About this task ::
List each line of the data in which the string "people" appears.

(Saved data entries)
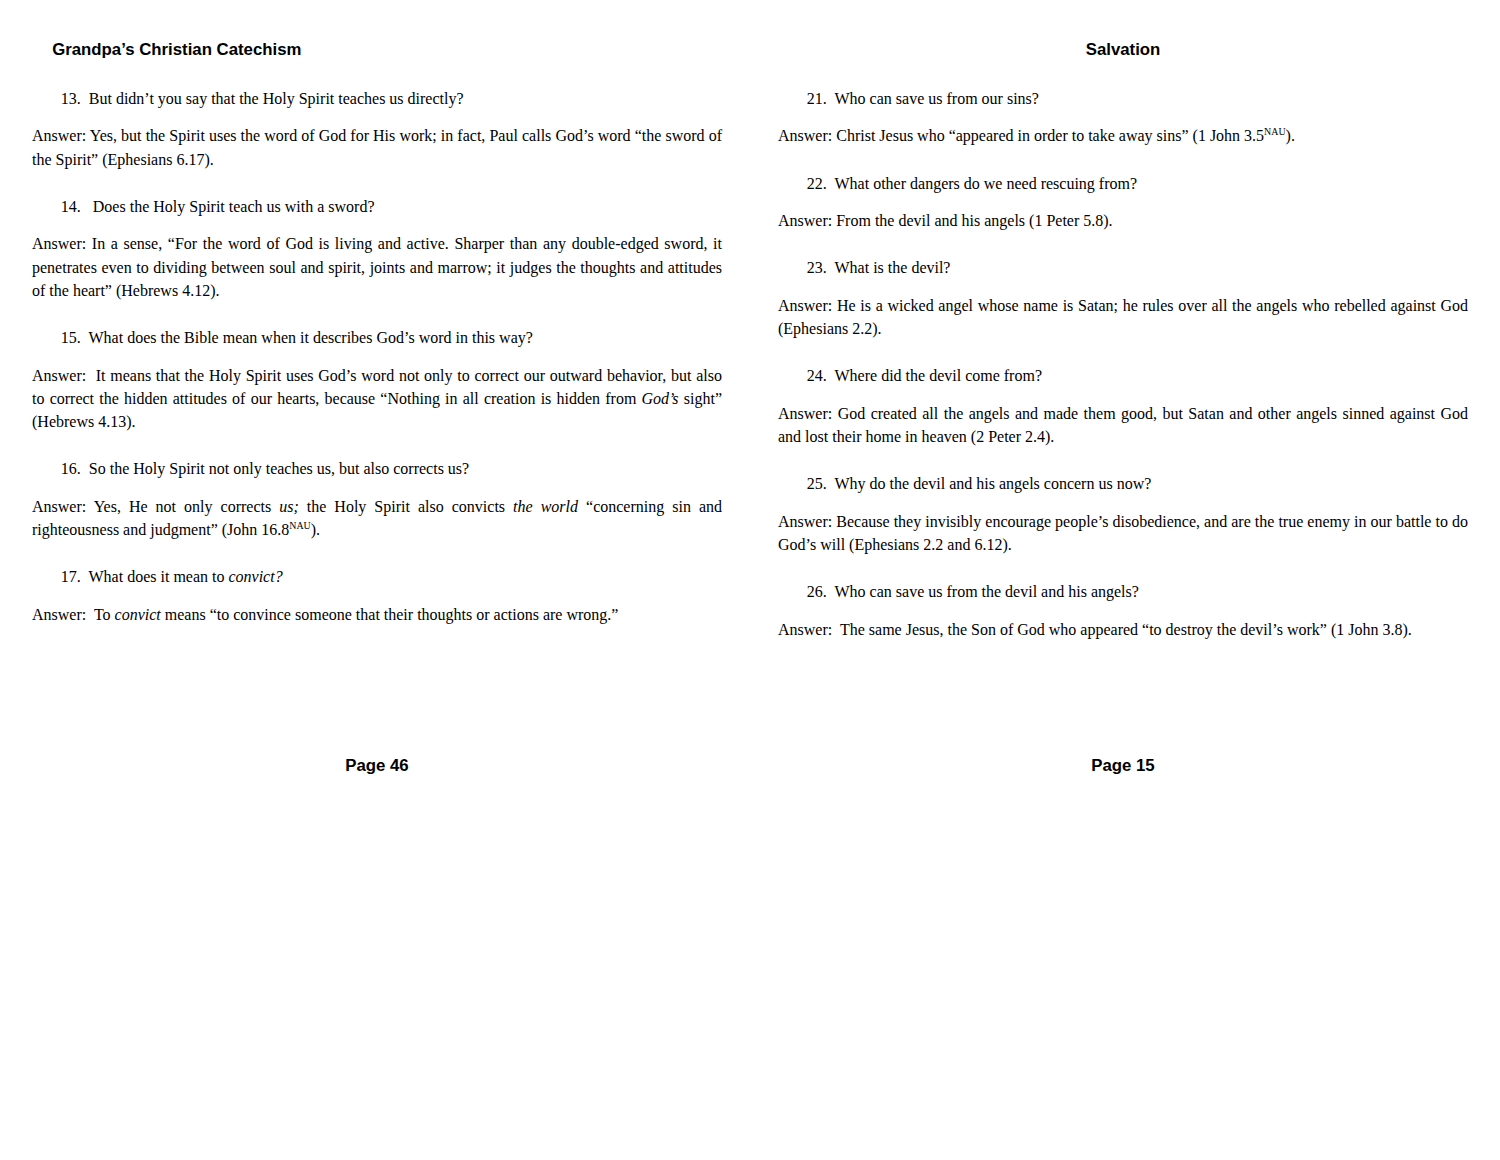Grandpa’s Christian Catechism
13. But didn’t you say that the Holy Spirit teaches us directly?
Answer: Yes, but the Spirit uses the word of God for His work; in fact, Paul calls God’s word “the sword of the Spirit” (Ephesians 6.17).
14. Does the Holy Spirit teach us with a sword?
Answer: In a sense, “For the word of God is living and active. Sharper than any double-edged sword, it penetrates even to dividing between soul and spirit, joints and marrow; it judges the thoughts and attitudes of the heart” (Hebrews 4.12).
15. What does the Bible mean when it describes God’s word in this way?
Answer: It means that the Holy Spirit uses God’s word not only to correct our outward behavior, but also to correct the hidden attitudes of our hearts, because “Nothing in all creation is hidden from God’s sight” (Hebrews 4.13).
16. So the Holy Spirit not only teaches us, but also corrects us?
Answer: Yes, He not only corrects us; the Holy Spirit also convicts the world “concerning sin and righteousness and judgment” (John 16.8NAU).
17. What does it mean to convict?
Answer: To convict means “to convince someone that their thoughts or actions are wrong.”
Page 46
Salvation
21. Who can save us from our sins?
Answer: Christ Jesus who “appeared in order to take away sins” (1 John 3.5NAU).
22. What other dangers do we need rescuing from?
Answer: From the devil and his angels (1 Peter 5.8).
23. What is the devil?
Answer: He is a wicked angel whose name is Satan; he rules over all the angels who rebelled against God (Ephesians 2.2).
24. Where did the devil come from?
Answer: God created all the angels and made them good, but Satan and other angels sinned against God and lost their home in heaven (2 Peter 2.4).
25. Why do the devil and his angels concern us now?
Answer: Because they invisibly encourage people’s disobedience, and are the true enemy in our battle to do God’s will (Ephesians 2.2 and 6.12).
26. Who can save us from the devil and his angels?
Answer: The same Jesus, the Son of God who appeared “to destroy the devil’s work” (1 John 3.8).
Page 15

---

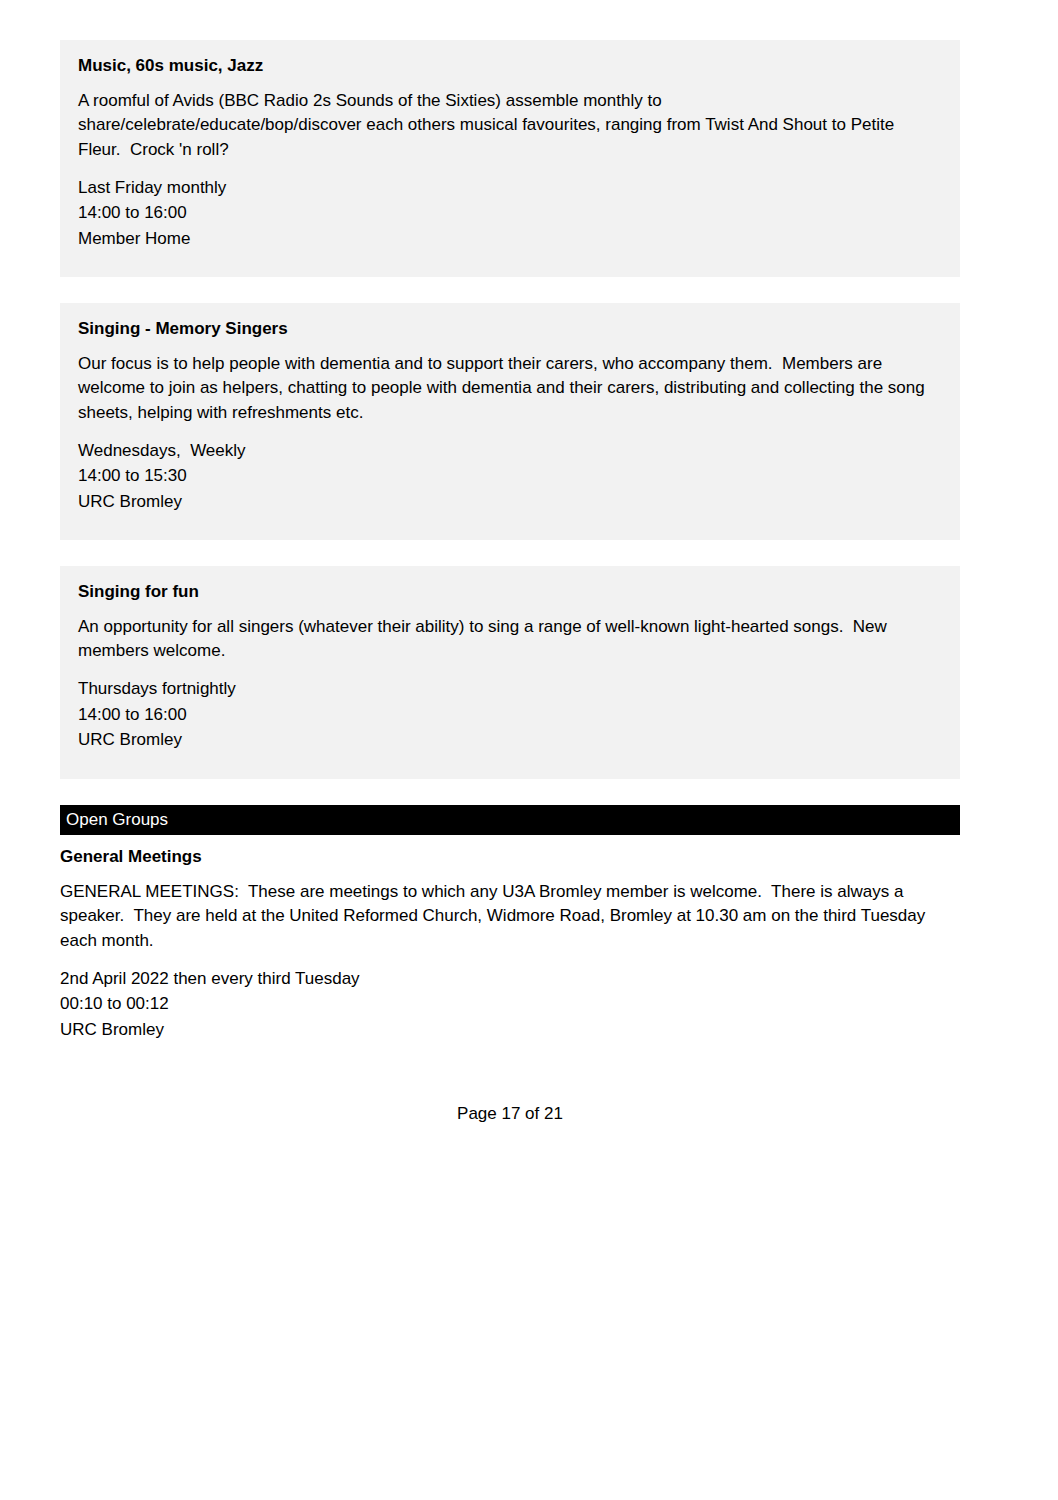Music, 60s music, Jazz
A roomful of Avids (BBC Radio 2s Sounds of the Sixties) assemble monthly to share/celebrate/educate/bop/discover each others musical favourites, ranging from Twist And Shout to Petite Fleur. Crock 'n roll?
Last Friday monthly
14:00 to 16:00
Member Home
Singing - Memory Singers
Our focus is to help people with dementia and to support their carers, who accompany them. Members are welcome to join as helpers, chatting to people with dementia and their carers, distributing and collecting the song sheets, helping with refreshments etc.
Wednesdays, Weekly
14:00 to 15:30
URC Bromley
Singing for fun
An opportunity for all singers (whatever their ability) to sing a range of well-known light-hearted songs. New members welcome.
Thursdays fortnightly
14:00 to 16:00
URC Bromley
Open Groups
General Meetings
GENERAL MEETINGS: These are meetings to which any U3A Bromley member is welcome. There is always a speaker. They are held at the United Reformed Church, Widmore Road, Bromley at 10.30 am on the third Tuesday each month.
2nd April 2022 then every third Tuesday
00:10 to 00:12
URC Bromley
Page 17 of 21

Output of the task ::
Answer: Because they invisibly encourage people’s disobedience, and are the true enemy in our battle to do God’s will (Ephesians 2.2 and 6.12).
Our focus is to help people with dementia and to support their carers, who accompany them. Members are welcome to join as helpers, chatting to people with dementia and their carers, distributing and collecting the song sheets, helping with refreshments etc.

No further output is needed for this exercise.